?Czekaliśmy na rząd, który będzie wspierał polskich przedsiębiorców. Dziś czujemy się oszukani. Podatek od handlu, który funduje nam rząd PiS, jest podatkiem zabijającym polski handel. Trudno nam uwierzyć w to, co robią rządowi urzędnicy.
Prawo i Sprawiedliwość i Pani Premier Beata Szydło wielokrotnie zapowiadali, że chcą wspierać polski handel. Mówili, że wprowadzany podatek ma wyrównać szanse polskich sklepów wobec międzynarodowych graczy. Przekonywali, że czas preferencji dla zagranicznego kapitału kosztem krajowych przedsiębiorców się skończył. I co? Ministerstwo Finansów pod kierunkiem polityka PiS Pawła Szałamachy przygotowało kolejną wersję ustawy podatkowej, która nie tylko nie powoduje żadnej ?dobrej zmiany? w konkurencji polskie sklepy kontra międzynarodowe sieci, ale spowoduje, że polskie sklepy padną. Na rynku pozostaną tylko Biedronki, Lidle, Kauflandy, Tesco itp.

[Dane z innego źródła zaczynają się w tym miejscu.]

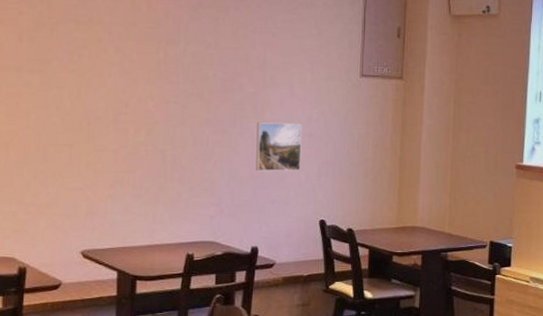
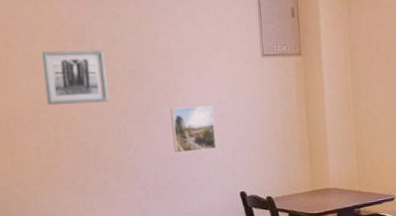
wall art: none [130,49,196,110] -> present [40,49,109,106]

Podatek za handel w weekendy uderza bardziej w małe polskie sklepy niż w hipermarkety. Ale najbardziej uderza w nie zapis o tym, że opodatkowane mają być sieci partnerskie, spółdzielcze i franczyzowe. Przynależność do sieci Społem, Lewiatan, ABC, Groszek, Delikatesy Centrum i innych pomaga przetrwać polskim prywatnym sklepom. Drobni polscy przedsiębiorcy łączą się, by móc konkurować z wielkimi międzynarodowymi sieciami dyskontów i hipermarketów. W latach 90. narzekano, że polscy sklepikarze przegrywają, bo nie umieją się zorganizować i współpracować. To była prawda, ale to się zmieniło. Polski handel nauczył się walczyć, polscy przedsiębiorcy stawili czoła o wiele większym gigantom i dzięki temu ciągle połowa polskiego handlu odbywa się w polskich sklepach. Niewiele sobie zdaje z tego sprawę, ale to europejski fenomen!
Wygląda jednak na to, że partia, która obiecywała tymże przedsiębiorcom wsparcie, z nieznanych nam powodów doprowadzi do tego, że ten fenomen się skończy. Odwiedzajcie Państwo Wasze osiedlowe sklepy, bo to ostatnie chwile! Jaki będzie scenariusz? Przynależność do sieci stanie się nieopłacalna, bo za sam fakt przynależności do niej trzeba będzie płacić państwu podatek. Marże w tychże sklepach są niewielkie, sklepikarze nie są bogaczami, więc ten podatek sprawi, że biznes przestanie się opłacać. Będą mieć dwa wyjścia: zamknąć sklep od razu albo wystąpić z sieci. Wtedy będą działać całkowicie na własną rękę, stracą możliwości marketingowe i możliwości kupowania towarów od jednego hurtownika po niższych cenach. Wyobraźcie sobie wafel Prince Polo, który zostaje opakowany w białą folię. Kto go kupi ? Kto będzie wiedział co jest pod folią? Czy wtedy wygra walkę ze Snickersem ? Tak samo wygląda sytuacja polskich sklepów zrzeszonych pod jedną marką. Na koniec polskie sklepy padną a na wszystkich polskich osiedlach zostaną tylko międzynarodowe dyskonty. Rząd dostanie od nich podatek i będzie zadowolony. Czy o to chodziło Prawu i Sprawiedliwości? Pytamy wszystkich posłów, członków i sympatyków tej partii? Tego chcieliście? Jesteśmy bardzo rozgoryczeni.
Nie zostawimy tego. Będziemy walczyć. Nasza Izba zrzesza właścicieli ponad 30 tysięcy polskich sklepów. Każdy z nich pozwala żyć kilku polskim rodzinom. To jest armia ludzi. Nie chcemy walczyć z tym rządem, ale nie mamy wyjścia!?
Czy nie mówiłem, że ?pis-y? to farbowane lisy? Niestety, miałem rację.